**Your tasks**
**A)** Answer these questions about the text on the head-gesture TV control project:
(i) Which license does OpenCV follow?
(ii) In the demonstration, where is the Arduino UNO placed?
(iii) According to IBGE, what percentage of Brazilians declared some kind of disability in 2010?
**B)** Write the next part of the text on the head-gesture TV control project, starting after its final sentence.

**Text block**
C.H.I.P. (or Beaglebone Black) and Arduino, both open-hardware, follow the Creative Commons Attribution-ShareAlike (CC BY-SA) license. The SBCs run a Debian Jessie OS (Linux-based, open-source), which is GPL licensed, as well as BlueZ Bluetooth stack (open-source), its C/C++ API and the IRremote library (open-source). Finally, OpenCV follows the Berkeley Software Distribution (BSD 3-clause) license. The hardware modules are not for free, but their schematics are, in case you're willing to build yours on your own :) A demonstration of the system is shown on the video below:
For visual purposes, the system is running over a desktop computer on Ubuntu 14.04 LTS OS. To be more clear, the SBC (which runs a Linux-based OS) was replaced by a full laptop computer. An Arduino UNO, placed in front of the Dracula mug, runs a code that receives a signal from the laptop via Bluetooth and transmits the respective command to the TV through an infrared LED connected to an amplifier circuit.
A question that must be asked: "what if the user just needs to move their head or look in another direction? would the system be always recognizing their head gestures relentlessly? if so, the TV would get crazy commands all the time!". Well, for that we need some adaptive switches, which are peripheral devices that act like a on / off button. They will be discussed in detail at the "How does it work?" section later. First, let's talk about the importance of the project.
Why is this project important anyway?According to the last census from the Brazilian Institute of Geography and Statistics (IBGE), 23,9% of the Brazilians had declared to have some kind of disability in 2010. This is a really huge number, since it shows that 47 million people from one single country have some kind of impairment. IBGE also states that the number of elderly (60 years old or more) is about 22,8 million (approximately 11.6% of Brazilians in 2010). As for the next census, which will take place in 2020, these rates are expected to be higher in Brazil, since globally, according to the World Health Organization, the world's population aged 60 years and older is expected to total 2 billion by 2050.
As life expectancy increases, all areas of knowledge should adapt to face the consequences of an aging population. With hardware manufacturing and software development, the situation is no different, and in fact both might be considered rather fundamental, since technology is becoming (if it hasn't already) pervasive all around us. Elderly people, as well as people with disabilities, will always be in need of automation systems that provide conveninence and comfort at the task of manipulating and controlling electronic devices. The technology sector must therefore ensure that assistive solutions that prevent such people from becoming excluded from the digital world do continue to be, by all means, accessible and tangible to them, since that might be the only way for some to keep their indepenedence when interacting with appliances.

**Recorded information**

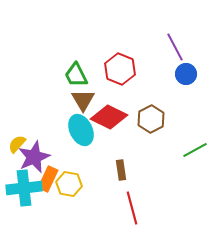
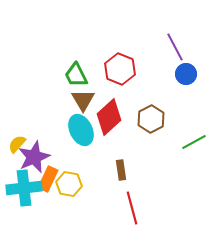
red diamond: rotated 69 degrees counterclockwise
green line: moved 1 px left, 8 px up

**Solved problems**
**A)**
(i) The Berkeley Software Distribution (BSD 3-clause) license.
(ii) In front of the Dracula mug.
(iii) 23,9%.

**B)**
The main idea behind this project is that people who cannot frequenly move around to fetch the remote control device, and/or those whose upper limbs are compromised enough to press any buttons; can make use of six head movements to transmit commands such as turn on / off, increase / decrease, and forward / backward to many home appliances that can be remotely controlled. Of couse such people are required to have their neck movements preserved, as well as some of their cognitive in order to understand the propper mapping between the head gesture and the command to be executed.
With a module that acts as a centralized hub at home environment, there is no need to search for the remote around the house (which we all can agree it happens *all* the time). This is particularly important for those with mobility issues or even sight impairments, since most of the time one needs to look around in order to find the remote. Furthermore, a barrier naturally risen by conventional devices of that kind is the requirement for pressing physical buttons, a task rather trivial for most but definitely overwhelming for those who suffer from fine motor skills problems.
Another positive point regarding this project is the focus on both accessibility and affordability. Since there is actually no true meaning in the word "accessibility" if many people cannot bear the expense of assistive devices, we dream one day those who need technology the most can benefit from a tangible availability of it. Endorsing the open-source movement may encourage more DIY-fond hackers to reproduce the project, a task that is not possible with comercial products. Hence, in order to help mitigating such unfair economic barriers that may put people to a choice between feeding themselves and acquiring an equipment, designing a low-cost device has been essential.
How does it work?Well, this section is too technical and provides in quasi-full details how the system works from the implementation point of view. All codes can be found at https://github.com/cassiobatista/hpe-remote.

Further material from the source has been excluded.